Friday, June 17, 2016
Special Feature: A Pair of Poems by Johnny Clarke
Songs of Eretz Poetry Review is pleased to present “A Father & a Son” and “We Are Falling” by Johnny Clarke. Mr. Clarke was institutionalized and diagnosed as a paranoid schizophrenic in 2013. He is currently pursuing an MFA in poetry at Fairfield University.
A Father & a Son
my father carries me to the cliffs.
His arms are like two white ropes
that ships use to moor.
He holds me against his chest,
his blood beats back the cold.
The sting of his breath shrouds me
in the smell of Irish whiskey.
My father stands above the sea,
the wind pounds into us like waves
& the wings of blackened clouds
extinguish all the stars.
He too is erased.
I am standing on the cliffs alone
listening to the water,
the sound of lonely rock.
Poet’s Notes: This poem is about my relationship with my father. It is about becoming a man in his absence.

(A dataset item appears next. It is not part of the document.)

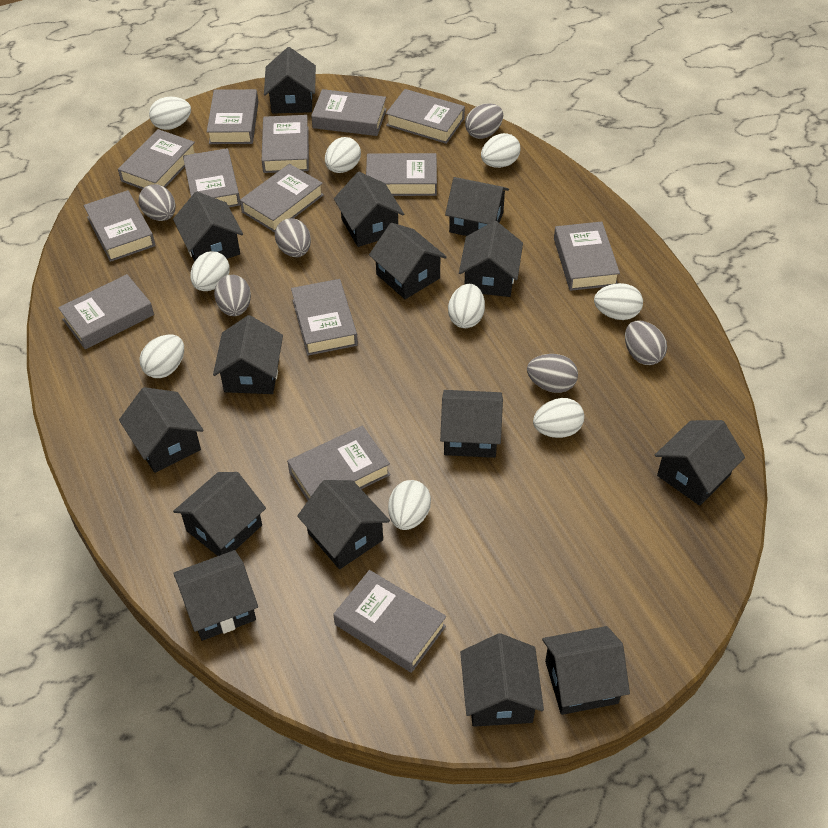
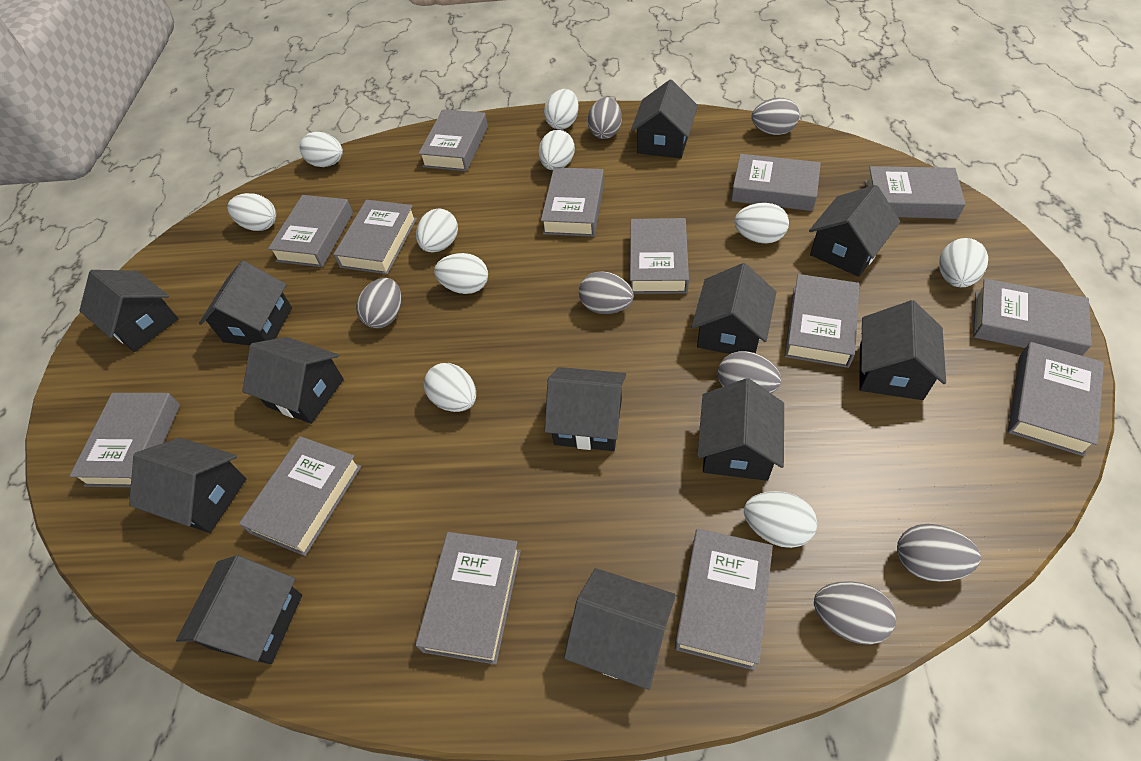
black house: [119,387,204,473] [173,192,243,262] [173,472,266,556] [173,550,258,641] [213,315,283,394] [264,47,316,114] [297,480,390,569] [334,172,404,247] [369,223,447,299] [440,390,503,458] [445,177,509,236] [459,221,523,297] [460,633,544,727] [542,626,630,715] [655,420,745,506] = 15 -> [79,270,179,352] [129,438,246,533] [176,555,302,664] [199,260,292,345] [242,337,344,424] [544,367,626,451] [564,568,676,690] [631,80,698,158] [692,263,776,354] [697,378,784,481] [809,185,900,277] [859,300,946,400] = 12
grey egg: [139,184,176,221] [214,275,251,316] [275,218,311,257] [465,103,503,139] [527,354,578,393] [625,320,667,365] = 6 -> [356,278,401,328] [579,271,634,314] [588,97,622,139] [718,351,781,394] [752,98,800,135] [814,581,896,645] [897,524,981,582] = 7
white egg: [140,335,184,378] [149,97,191,130] [190,251,230,291] [325,137,361,173] [388,480,431,530] [448,284,485,328] [481,133,521,168] [533,398,584,438] [594,283,643,320] = 9 -> [227,193,276,231] [300,132,343,167] [416,209,458,253] [424,363,476,412] [434,253,488,294] [539,130,575,170] [544,89,579,130] [734,203,789,244] [744,491,817,548] [939,238,988,287] = 10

Editor’s Note: Clarke captures a haunting moment here. I find the sudden change in imagery in the final stanza from the father holding the son to the son standing alone to be a nice surprise. I also like the way that the poem hints at a tragic back-story, and how it makes me want to know more about that back-story.
* * * * *
We Are Falling
We are falling like the last leaf of autumn onto dark soil -
with our wedding rings hanging
as heavy as headstones on our
We are falling into darkness, into a permanent midnight of silence -
as we sit together at the dinner table,
sharing a meal
but not exchanging a word.
We are falling across long years (years of liquor, winter & suspicion) -
& by sleeping in separate beds
we often do not sleep at all.
We are falling.
We are falling like drops of blood out of a time-gashed palm -
while our bodies age like dying trees
& it becomes a chore to say good morning,
& impossible to say what’s wrong?
Poet's Notes: A poem inspired by my parents' relationship. As my father's alcoholism worsened, distance grew between my mother and father. I borrowed from their situation and added from my own experience with lovers and grief.
Editor’s Note: Clarke uses refrain well here, especially since "falling" and "failing" differ by only a single letter. His metaphors are well done, enhancing the crisp imagery. Sadly, I am sure that the universal theme will resonate with many readers.